Si ces pensées proviennent de sources variées, on remarque cependant une identique morale de l’action et de la responsabilité renvoyant au protestantisme. En ce sens, les valeurs qui sont transmises à Northeast High School apparaissent à la fois libérales et conservatrices, encourageant l’action, tout en défendant la tradition que représentent la patrie et la famille.
Comme dans de nombreux lycées d’enseignement général, on trouve à Northeast High School des cours de langues, de chant et de sport, auxquels s’ajoutent des matières inattendues comme des cours de cuisine, d’éducation sexuelle * , d’organisation de la famille mais aussi de dactylographie. Le film nous fait entrer, pour chaque séquence, au sein de la classe in medias res, sans nous donner l’intitulé du cours. À travers l’enchaînement des scènes, le cinéaste souligne la diversité des matières proposées, pointant souvent des éléments qui peuvent annoncer un autre cours.
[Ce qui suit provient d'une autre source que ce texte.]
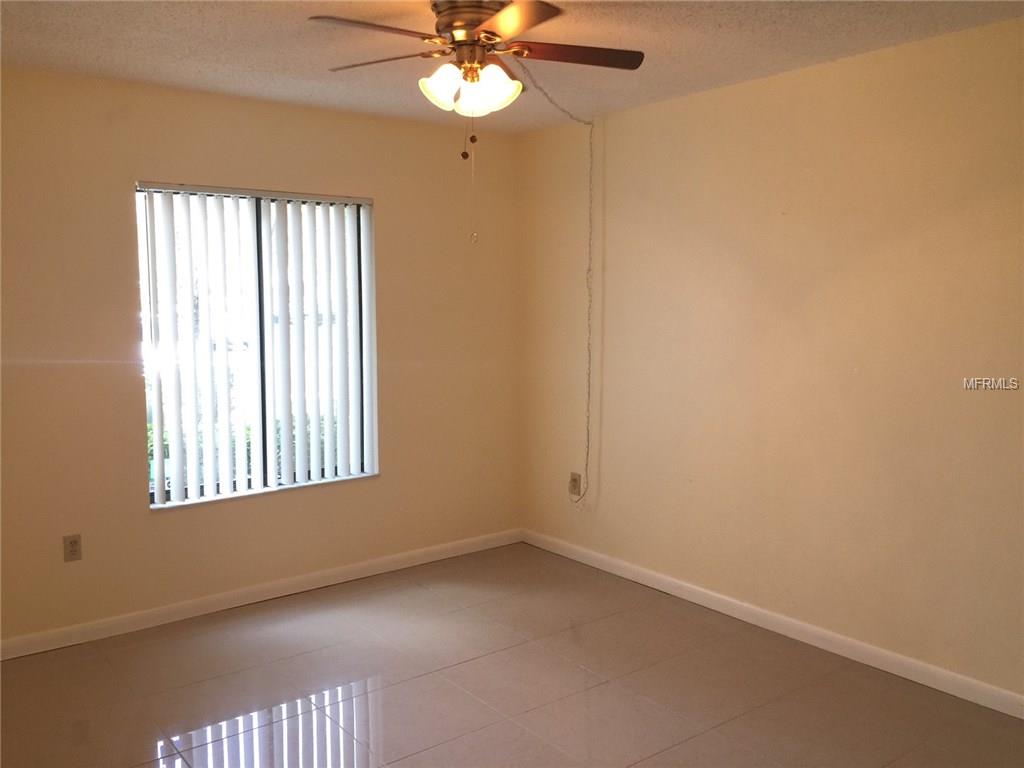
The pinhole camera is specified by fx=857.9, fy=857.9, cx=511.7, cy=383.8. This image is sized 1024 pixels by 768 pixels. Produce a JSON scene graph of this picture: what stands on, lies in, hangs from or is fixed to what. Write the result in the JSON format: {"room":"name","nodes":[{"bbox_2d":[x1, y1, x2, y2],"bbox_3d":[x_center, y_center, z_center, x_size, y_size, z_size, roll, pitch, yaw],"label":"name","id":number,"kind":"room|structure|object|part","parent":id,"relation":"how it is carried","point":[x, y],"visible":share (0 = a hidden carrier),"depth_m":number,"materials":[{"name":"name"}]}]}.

La mention de Jean-Paul Sartre et de l’existentialisme en classe d’espagnol ne devance-t-elle pas le cours de français qui, en parlant de petit déjeuner, semble ouvrir sur le cours de cuisine ? De même, la lecture du poème Casey at the Bat (1888), d’Ernest Thayer, qui s’intéresse à un joueur de base-ball, est immédiatement suivie de la frappe d’une jeune fille qui s’entraîne à ce sport en cours de gymnastique. Cette apparente continuité d’un cours à l’autre n’en souligne pas moins des différences dans les méthodes pédagogiques.

*Note L’éducation sexuelle ne sera inscrite au programme de l’enseignement secondaire en France qu’en 1973 après l’avoir été en Suède en 1955, en Allemagne en 1968, et au Danemark et en Finlande en 1970.